Participants at the Qilalugaq Camp included women from every community in Nunavik as well as Québécois lawyers, academics and bureaucrats. At the four-day camp, the group drafted the manifesto and a long list of recommendations.

Among other actions, the recommendations call for:

  • a training program for sexual abuse counselors;
  • more legal support to single mothers seeking child support;
  • mandatory parenting courses for parents whose children are under youth protection;
  • the Kativik School Board to improve its educational standards and implement changes from the 1992 Silatunirmut Report.

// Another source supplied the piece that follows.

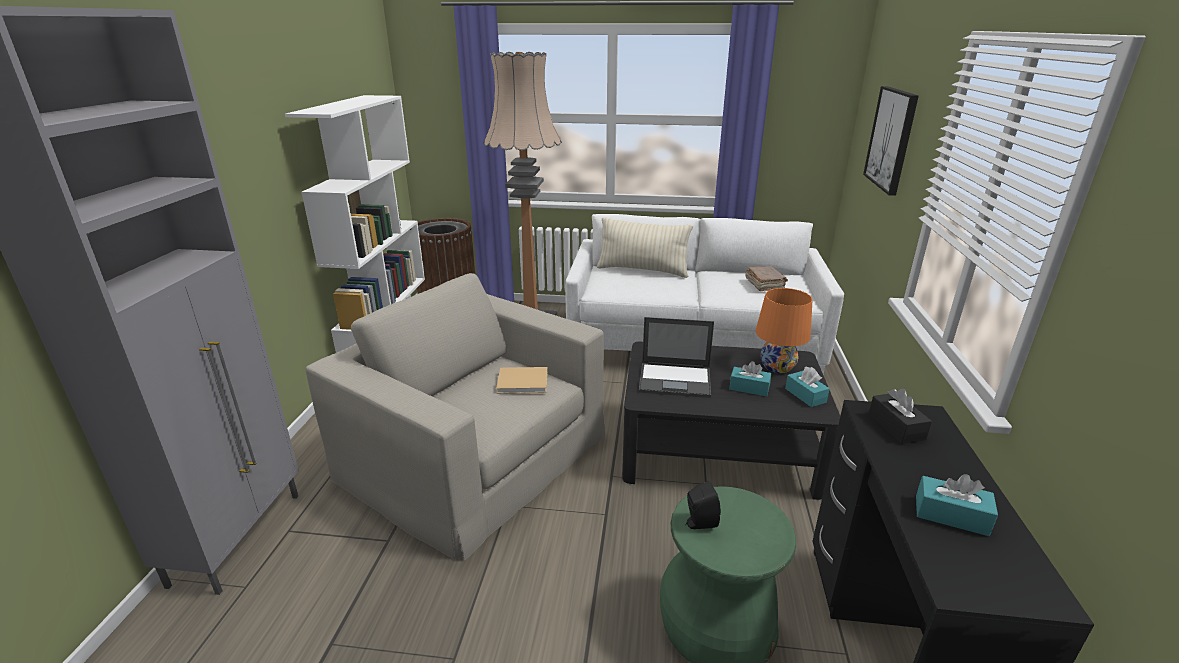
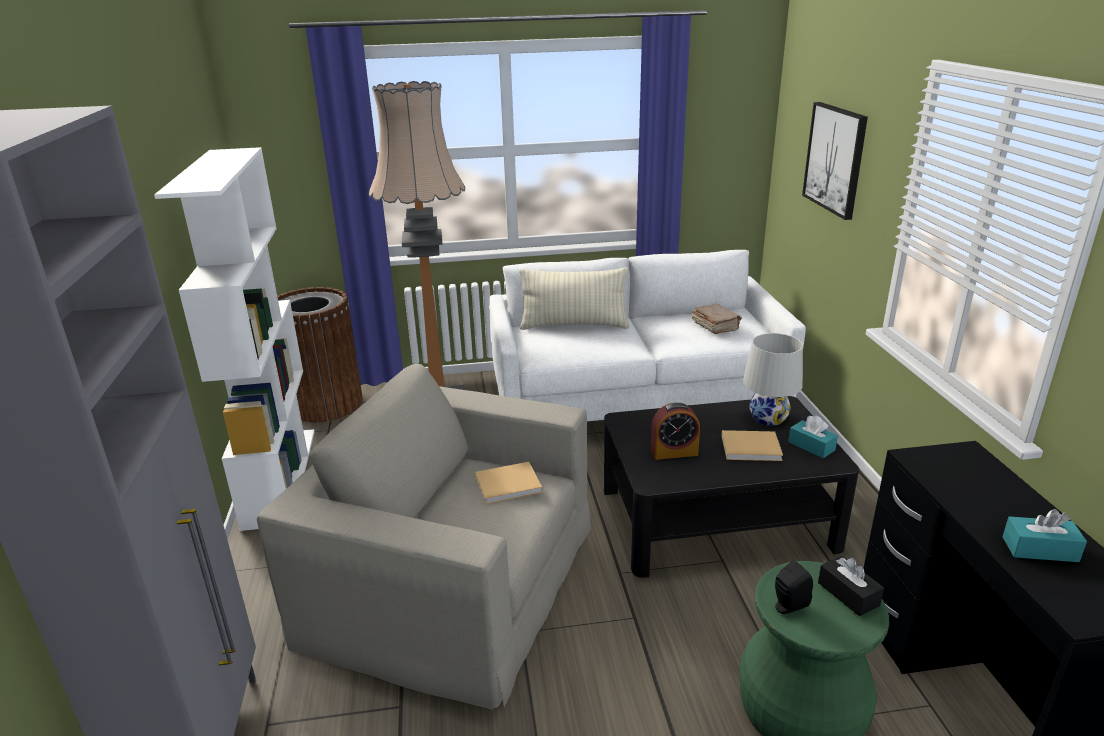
camera: 15 degrees left, 0 degrees up
(676, 380) = (674, 452): laptop -> alarm clock
(749, 388) = (753, 448): turquoise tissue box -> beige book
(777, 366) = (768, 418): orange table lamp -> white table lamp
(896, 426) = (948, 470): black tissue box -> black tissue box (848, 594)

“It is true that violence is very prevalent now and we have to find ways and possible solutions,” Pita Aatami, Makivik’s president, told Koperqualuk and Thomassie. “We’ve been supporting your endeavours as much as possible. We’ll be showing our support through a resolution.”

The women also plan to ask every municipal council in Nunavik to adopt a “zero tolerance resolution against violence.”

Martha Greig of Kuujjuaq, who is also the president of Pauktuutit, the national Inuit women’s association, urged men and women to work together to end violence.

“It’s a collective problem. Action needs to be taken because it’s really starting to affect the social fabric in Nunavik. It’s changing so much that it’s barely recognizable anymore,” said one delegate after the women’s presentation at the meeting.